▶ Text block:
----------
Update on clang-extract-api: Clang Support for API Information Generation in JSON

Hi All!

About a year ago I sent out an RFC proposing a new Clang tool for collecting and serializing API information from header files. Thanks everyone for your interest, and great feedbacks and suggestions in the original email thread as well as Phabricator code reviews. Today I would like to share an update on the status of the development of clang-extract-api, and a simple demo of the current workflow.


Current Status

We’ve implemented all of the core components of clang-extract-api in a new clang library, ExtractAPI (checkout clang/include/clang/ExtractAPI and clang/lib/ExtractAPI):

  • API : This component defines the representations of the API information collected. Individual declarations are captured by records derived from the base APIRecord struct. And APISet holds all the records from the product defined by the input header files.
  • Serialization : Serialization contains the APISerializer interface that can be implemented to serialize an APISet, as well as a SymbolGraphSerializer implementation to serialize in the Symbol Graph format, as proposed.
  • DeclarationFragments : This component defines the Declaration Fragments representation, which is an abstraction of a symbol’s declaration, with language-agnostic annotations about syntactic/semantic properties of the fragments.
  • Finally, ExtractAPIConsumer.cpp glues everything together, defines the ExtractAPIAction frontend action that hooks into the new driver option -extract-api, processes the input header files, and kicks off the ExtractAPIVisitor that visits Decl nodes in the AST and collects API information.

Demo

Here is a simple demo of everything put together in action:

❯ tree
.
└── headers
    ├── anotherCoolAPI.h
    └── coolAPI.h

1 directory, 2 files

We provide some cool APIs in the two headers in the headers directory.

// coolAPI.h
#ifndef COOL_API_H
#define COOL_API_H

#include <stdint.h>

/**
 * Defines 8-bit RGB+alpha colors
 */
typedef struct Color {
  uint8_t red;   ///< Red component.
  uint8_t green; ///< Green component.
  uint8_t blue;  ///< Blue component.
  uint8_t alpha; ///< Opacity component.
} Color;

#define RGB(r,g,b) (Color){ .red=r, .green=g, .blue=b, .alpha=255 }

#endif

// anotherCoolAPI.h
#ifndef ANOTHER_COOL_API_H
#define ANOTHER_COOL_API_H

#include "coolAPI.h"

const Color black = RGB(0, 0, 0);

/// Add opacity to a given color.
///
/// - Parameters:
///   - color: The original color.
///   - opacity: The amount of opacity to be added.
----------
▶ Data extract:
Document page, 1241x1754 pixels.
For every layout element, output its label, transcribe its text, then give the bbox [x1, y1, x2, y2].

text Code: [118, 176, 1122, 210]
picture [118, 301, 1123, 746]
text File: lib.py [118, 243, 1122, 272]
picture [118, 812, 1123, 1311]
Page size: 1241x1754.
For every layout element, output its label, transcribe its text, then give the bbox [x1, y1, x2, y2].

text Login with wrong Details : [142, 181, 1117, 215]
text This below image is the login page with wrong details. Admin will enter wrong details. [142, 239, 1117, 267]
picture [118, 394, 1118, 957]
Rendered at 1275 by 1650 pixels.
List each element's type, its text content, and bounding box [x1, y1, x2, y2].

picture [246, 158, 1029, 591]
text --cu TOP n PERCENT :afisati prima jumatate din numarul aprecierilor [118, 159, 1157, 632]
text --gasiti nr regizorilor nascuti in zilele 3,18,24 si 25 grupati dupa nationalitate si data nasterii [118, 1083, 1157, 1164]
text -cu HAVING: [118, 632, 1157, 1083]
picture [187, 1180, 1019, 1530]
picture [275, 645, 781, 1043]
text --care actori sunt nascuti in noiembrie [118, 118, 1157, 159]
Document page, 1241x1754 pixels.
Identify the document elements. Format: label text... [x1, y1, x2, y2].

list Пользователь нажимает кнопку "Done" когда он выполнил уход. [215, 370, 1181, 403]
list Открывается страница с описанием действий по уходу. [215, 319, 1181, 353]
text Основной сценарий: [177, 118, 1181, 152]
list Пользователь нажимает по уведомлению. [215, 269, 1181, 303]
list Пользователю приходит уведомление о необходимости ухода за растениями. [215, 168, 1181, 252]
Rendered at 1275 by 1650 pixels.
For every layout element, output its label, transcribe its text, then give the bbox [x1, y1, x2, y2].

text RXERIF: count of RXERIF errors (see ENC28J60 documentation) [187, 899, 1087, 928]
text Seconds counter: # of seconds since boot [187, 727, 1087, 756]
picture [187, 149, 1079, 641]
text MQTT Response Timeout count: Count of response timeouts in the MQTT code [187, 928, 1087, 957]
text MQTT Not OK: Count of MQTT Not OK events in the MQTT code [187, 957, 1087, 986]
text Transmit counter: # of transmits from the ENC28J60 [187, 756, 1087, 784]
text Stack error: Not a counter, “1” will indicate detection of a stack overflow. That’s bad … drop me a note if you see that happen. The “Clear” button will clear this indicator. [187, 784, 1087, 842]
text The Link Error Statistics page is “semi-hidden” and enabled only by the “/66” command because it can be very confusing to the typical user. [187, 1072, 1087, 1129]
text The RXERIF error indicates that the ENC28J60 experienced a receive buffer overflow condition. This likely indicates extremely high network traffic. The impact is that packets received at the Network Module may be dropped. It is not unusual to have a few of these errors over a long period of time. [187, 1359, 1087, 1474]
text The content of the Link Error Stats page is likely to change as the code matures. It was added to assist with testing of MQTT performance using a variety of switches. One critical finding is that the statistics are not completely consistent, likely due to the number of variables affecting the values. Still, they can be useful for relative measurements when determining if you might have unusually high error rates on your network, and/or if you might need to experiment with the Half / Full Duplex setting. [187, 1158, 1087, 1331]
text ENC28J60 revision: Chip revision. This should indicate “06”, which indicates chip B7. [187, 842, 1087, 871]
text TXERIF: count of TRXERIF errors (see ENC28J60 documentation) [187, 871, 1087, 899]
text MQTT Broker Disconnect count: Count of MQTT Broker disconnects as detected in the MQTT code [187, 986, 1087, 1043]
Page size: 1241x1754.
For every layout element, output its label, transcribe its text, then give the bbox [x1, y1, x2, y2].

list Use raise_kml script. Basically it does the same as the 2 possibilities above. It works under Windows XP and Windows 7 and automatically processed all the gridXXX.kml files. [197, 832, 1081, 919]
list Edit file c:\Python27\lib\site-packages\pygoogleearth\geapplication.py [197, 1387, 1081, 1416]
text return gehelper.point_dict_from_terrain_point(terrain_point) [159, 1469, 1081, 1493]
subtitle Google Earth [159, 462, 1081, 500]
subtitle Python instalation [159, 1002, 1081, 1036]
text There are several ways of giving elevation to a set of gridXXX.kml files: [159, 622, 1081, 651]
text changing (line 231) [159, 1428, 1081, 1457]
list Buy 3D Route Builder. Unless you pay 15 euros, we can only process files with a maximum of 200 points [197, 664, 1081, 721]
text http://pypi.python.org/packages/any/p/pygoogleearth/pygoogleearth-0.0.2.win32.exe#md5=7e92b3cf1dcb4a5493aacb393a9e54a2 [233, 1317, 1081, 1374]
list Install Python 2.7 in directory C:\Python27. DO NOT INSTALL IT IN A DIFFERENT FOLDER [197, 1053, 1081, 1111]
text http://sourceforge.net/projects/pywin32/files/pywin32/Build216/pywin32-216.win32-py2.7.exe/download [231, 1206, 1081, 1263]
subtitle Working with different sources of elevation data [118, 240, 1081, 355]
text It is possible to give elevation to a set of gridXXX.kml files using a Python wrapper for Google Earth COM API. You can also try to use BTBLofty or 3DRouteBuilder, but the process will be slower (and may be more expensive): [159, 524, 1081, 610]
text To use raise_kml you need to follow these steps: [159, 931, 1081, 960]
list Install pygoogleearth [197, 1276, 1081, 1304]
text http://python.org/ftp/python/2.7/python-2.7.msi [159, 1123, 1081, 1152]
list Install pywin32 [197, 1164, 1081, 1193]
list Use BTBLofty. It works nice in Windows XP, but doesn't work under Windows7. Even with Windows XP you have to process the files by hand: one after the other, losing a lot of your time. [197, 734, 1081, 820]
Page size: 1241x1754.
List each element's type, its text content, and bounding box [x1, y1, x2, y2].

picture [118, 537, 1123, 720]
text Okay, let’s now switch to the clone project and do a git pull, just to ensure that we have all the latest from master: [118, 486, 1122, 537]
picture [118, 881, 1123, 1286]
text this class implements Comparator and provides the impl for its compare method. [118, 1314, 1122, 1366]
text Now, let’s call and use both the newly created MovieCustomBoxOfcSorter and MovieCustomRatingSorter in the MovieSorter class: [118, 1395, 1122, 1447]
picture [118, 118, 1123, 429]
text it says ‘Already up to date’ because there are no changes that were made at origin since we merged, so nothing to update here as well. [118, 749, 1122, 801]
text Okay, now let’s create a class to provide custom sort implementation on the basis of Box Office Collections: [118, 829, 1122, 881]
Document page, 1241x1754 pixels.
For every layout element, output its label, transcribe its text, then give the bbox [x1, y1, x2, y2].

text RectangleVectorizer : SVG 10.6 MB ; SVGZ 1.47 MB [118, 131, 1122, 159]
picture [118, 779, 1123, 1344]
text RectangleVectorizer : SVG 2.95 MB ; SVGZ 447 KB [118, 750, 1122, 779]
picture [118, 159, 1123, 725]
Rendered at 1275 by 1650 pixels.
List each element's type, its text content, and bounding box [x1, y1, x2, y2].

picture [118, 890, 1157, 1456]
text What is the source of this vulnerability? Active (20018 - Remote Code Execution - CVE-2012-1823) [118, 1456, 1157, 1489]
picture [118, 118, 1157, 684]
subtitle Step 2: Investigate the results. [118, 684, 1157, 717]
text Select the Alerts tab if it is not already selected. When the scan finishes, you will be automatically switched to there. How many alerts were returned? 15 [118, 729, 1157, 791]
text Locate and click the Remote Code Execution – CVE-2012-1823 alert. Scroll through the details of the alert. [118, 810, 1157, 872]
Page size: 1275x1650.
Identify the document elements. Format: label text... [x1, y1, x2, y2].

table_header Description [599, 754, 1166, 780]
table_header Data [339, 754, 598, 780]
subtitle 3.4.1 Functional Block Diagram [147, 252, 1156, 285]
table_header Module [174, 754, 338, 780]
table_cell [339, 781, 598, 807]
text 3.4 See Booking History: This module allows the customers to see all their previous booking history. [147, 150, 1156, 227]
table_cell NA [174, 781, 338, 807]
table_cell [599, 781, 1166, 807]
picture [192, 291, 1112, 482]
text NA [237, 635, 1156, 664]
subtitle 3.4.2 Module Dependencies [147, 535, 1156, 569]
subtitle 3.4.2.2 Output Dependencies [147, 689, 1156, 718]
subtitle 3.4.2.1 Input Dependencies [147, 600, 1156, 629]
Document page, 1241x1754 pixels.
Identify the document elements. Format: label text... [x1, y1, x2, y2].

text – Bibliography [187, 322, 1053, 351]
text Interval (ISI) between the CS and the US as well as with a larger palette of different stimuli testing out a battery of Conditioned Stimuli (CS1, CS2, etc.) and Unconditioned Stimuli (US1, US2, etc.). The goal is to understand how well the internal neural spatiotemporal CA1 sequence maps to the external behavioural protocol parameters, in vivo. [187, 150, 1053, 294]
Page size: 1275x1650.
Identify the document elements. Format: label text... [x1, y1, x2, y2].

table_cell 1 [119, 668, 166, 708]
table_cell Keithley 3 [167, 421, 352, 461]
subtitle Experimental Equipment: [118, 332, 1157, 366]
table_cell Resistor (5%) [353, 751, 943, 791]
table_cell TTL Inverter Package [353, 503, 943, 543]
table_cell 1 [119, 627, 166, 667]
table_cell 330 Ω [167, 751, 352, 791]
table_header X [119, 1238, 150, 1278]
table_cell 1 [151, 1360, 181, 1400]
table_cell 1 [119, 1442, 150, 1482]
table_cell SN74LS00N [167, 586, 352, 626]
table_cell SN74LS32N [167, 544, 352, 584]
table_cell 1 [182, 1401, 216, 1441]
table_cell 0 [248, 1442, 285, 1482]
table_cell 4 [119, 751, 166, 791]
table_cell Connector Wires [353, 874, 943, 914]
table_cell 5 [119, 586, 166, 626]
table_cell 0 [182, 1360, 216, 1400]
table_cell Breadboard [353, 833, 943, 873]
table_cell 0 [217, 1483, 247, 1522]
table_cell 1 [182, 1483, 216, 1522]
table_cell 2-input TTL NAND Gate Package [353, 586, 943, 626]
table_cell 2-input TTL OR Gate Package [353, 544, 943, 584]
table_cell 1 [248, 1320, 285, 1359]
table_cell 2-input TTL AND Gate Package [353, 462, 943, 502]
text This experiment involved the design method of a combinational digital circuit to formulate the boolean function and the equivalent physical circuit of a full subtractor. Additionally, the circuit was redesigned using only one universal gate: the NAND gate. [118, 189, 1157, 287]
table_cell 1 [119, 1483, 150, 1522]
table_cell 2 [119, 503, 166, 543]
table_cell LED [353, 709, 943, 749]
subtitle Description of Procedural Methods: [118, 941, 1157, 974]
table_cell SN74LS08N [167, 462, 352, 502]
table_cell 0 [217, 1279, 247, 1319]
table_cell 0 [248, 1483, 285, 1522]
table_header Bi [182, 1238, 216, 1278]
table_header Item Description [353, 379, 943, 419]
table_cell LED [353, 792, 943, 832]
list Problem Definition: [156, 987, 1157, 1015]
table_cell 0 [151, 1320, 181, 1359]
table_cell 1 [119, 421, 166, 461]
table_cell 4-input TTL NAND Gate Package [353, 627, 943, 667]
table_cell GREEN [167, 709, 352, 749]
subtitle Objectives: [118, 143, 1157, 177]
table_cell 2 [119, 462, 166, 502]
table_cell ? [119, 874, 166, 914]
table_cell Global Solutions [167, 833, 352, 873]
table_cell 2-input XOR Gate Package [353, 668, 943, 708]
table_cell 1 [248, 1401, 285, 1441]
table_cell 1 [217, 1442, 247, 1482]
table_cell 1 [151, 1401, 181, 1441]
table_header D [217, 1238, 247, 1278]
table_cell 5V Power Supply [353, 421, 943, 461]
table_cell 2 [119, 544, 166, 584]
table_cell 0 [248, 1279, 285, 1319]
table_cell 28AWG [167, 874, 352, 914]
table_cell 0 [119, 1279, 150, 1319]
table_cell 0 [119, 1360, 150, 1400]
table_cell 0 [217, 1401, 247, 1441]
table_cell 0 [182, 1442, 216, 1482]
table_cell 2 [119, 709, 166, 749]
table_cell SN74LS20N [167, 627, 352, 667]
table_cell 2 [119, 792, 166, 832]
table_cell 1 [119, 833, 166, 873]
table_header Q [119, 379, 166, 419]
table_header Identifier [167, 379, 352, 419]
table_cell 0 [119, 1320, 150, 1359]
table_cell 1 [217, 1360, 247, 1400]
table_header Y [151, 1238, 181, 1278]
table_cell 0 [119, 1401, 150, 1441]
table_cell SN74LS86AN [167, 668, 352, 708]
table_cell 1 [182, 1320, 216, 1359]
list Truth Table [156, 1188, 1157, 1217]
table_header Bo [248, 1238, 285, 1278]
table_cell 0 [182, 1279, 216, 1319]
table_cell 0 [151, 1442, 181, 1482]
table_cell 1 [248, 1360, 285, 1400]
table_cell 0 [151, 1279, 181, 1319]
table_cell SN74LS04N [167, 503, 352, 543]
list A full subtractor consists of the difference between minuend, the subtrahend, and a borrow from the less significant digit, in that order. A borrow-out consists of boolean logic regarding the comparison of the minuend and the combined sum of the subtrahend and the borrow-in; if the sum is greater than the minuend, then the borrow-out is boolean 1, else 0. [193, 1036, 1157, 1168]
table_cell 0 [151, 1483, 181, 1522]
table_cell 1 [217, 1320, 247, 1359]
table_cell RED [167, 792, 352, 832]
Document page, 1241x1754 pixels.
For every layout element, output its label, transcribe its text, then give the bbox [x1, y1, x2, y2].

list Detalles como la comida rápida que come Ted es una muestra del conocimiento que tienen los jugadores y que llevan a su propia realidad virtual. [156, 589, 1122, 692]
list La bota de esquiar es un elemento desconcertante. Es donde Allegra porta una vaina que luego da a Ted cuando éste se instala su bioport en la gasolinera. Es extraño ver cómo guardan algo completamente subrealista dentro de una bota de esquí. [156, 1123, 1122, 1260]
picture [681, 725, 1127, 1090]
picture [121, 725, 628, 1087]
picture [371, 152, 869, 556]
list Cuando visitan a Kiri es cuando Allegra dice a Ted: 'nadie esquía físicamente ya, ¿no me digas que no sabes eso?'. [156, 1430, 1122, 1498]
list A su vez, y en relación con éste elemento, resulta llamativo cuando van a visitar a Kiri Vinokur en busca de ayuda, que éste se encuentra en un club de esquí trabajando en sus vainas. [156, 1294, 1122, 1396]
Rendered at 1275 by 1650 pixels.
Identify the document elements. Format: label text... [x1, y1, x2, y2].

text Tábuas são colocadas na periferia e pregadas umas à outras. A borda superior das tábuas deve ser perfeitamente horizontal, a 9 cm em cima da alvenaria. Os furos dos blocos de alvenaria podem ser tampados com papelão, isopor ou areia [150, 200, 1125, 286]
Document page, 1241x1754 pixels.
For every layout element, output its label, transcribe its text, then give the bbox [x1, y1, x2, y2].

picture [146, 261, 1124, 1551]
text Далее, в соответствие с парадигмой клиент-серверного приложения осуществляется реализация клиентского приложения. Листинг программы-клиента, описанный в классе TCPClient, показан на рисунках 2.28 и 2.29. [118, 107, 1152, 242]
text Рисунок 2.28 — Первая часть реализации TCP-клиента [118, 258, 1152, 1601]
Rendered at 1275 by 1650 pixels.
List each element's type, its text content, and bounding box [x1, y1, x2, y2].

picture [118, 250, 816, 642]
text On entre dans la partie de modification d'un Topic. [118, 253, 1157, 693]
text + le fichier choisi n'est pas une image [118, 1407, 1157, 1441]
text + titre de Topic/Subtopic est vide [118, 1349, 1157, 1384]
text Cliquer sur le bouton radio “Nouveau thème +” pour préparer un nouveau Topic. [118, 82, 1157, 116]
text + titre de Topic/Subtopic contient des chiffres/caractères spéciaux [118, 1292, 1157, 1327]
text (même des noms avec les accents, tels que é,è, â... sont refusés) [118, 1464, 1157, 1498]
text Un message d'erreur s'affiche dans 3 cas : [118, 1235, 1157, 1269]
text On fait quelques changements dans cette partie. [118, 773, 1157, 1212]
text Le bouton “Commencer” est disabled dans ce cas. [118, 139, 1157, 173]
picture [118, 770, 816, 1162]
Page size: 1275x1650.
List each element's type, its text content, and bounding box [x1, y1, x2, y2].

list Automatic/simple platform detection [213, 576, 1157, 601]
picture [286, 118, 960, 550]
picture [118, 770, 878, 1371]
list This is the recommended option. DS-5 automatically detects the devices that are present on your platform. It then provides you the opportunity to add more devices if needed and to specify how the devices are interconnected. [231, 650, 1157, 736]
----------
▶ Task details:
Continue the clang-extract-api update post, starting right after its last line.

▶ Answer to the exercise:
void addOpacity(Color *color, uint8_t opacity);

#endif

Now if we want to extract structural information about these APIs, we can use the following command-line to invoke the extract-api driver:

❯ clang -extract-api \
    -x c-header \
    headers/coolAPI.h \
    headers/anotherCoolAPI.h \
    -isysroot <SDK> \
    -Iheaders \
    --product-name=Demo \
    -o APIInfo.json

Clang will parse the two headers, visit the AST to collect information about the APIs, and finally write out the Symbol Graph output APIInfo.json (attached: APIInfo.json.txt (15.8 KB))


We’ve had great comments and reviews during the past year and I’d like to thank you again for your interest and help. Looking forward to bring this tool further and better as a community together!

4 Likes

Would you expect clang -extract-api -x c++-header headers/cool_cxx_API.h ... to work too?

Unfortunately the C++ support is not yet there in extract-api. The command-line you got is valid, but the AST consumer won’t visit C++ specific nodes so information might be missing, for example templates etc. And also the Symbol Graph serializer won’t be able to handle it.

Hi Zixu,

This tool can definitely be useful for developers looking to extract and serialize API information, thank you!

I’m curious to know if there is any work being done on adding C++ support for this tool. I believe this would open up a whole new realm of possibilities for creating new tools using the ExtractAPI library.

Additionally, I’m wondering if the tool supports parsing doxygen comments or if this is something that the consumer of the Symbol Graph JSON should handle. It would be great to have some more information on this.

Hi! If you were still interested, I added C++ support for ExtractAPI over the summer.

1 Like

@evelez @zixu-w If I have a header file with “restrict" is there any way I can get the "” included in the json structured data?

restrict is a supported keyword. If the header is fed into clang then ExtractAPI should serialize it.

Sorry the formatting did not appear on the last comment if I had " (double underscore) restricted" is there way the json format would show the double underscore?

I’m not sure if ExtractAPI supports those GCC attributes. @daniel-grumberg

does extract support any words with double underscore in front of it?

We don’t surface __restrict on pointers in any way, do you have a particular use case for this feature?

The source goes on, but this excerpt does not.